One of the challenges we’re facing with our new exhibitions in the Science and Life Gallery redevelopment is to make this sort of timescale comprehensible – the amount of time is so big that it is hard to wrap your head around. The first of the four exhibitions to open will be Dinosaur Walk, displaying dinosaur skeletons and others, aims to summarise the last 253 million years of land vertebrate evolution, starting just before the age of the dinosaurs, passing through the Mesozoic where dinosaurs, flying and marine reptiles ruled their domains, through to their extinction and the eventual rise (and demise) of the megafauna.

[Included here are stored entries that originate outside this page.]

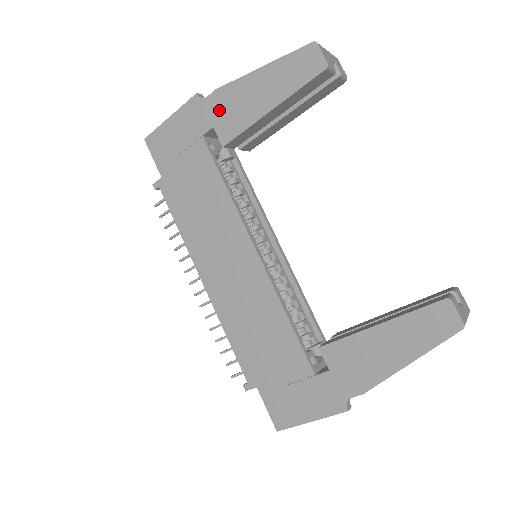
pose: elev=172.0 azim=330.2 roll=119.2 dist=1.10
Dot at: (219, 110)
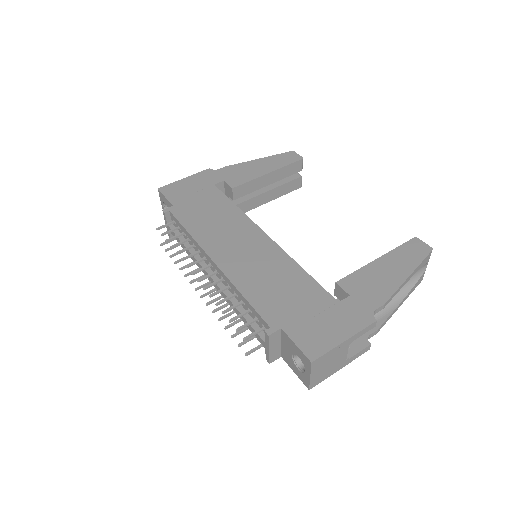
Dot at: (229, 174)
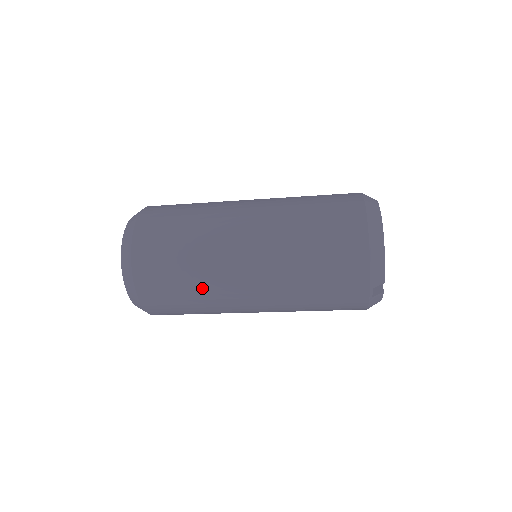
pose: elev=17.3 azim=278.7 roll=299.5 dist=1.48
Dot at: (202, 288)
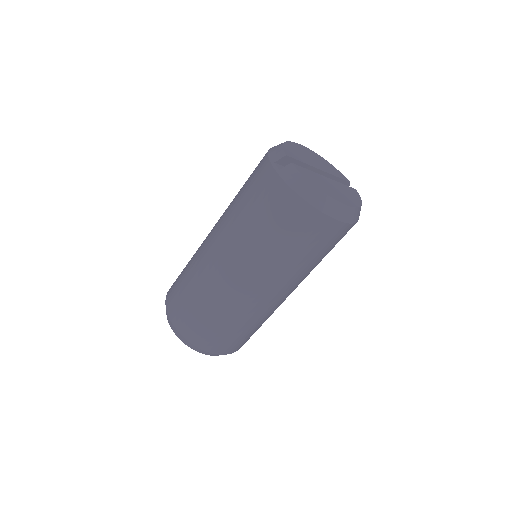
Dot at: (192, 266)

So how do you fit something as mind-bogglingly vast as hundreds of millions of years into an exhibition space less than 50 metres long at
Melbourne
Museum ? The answers to that are, with careful selection of display objects, some very clever (and patient) exhibition designers and an equally talented exhibition team!
And consider this - if you think that 253 million years sounds like a long time, the exhibition opening 12 months after Dinosaur Walk will go back in time more than twice as far, right back to the emergence of complex life on earth, around 600 million years ago. That exhibition will also include the stories of life underwater as well as on land, and the geological processes that have shaped the very land and seas themselves. So, soon you will be able to stroll through 600 million years of life and landscapes and 253 million years of skeletons before you have a mid-morning coffee at the Melbourne Museum Cafeteria.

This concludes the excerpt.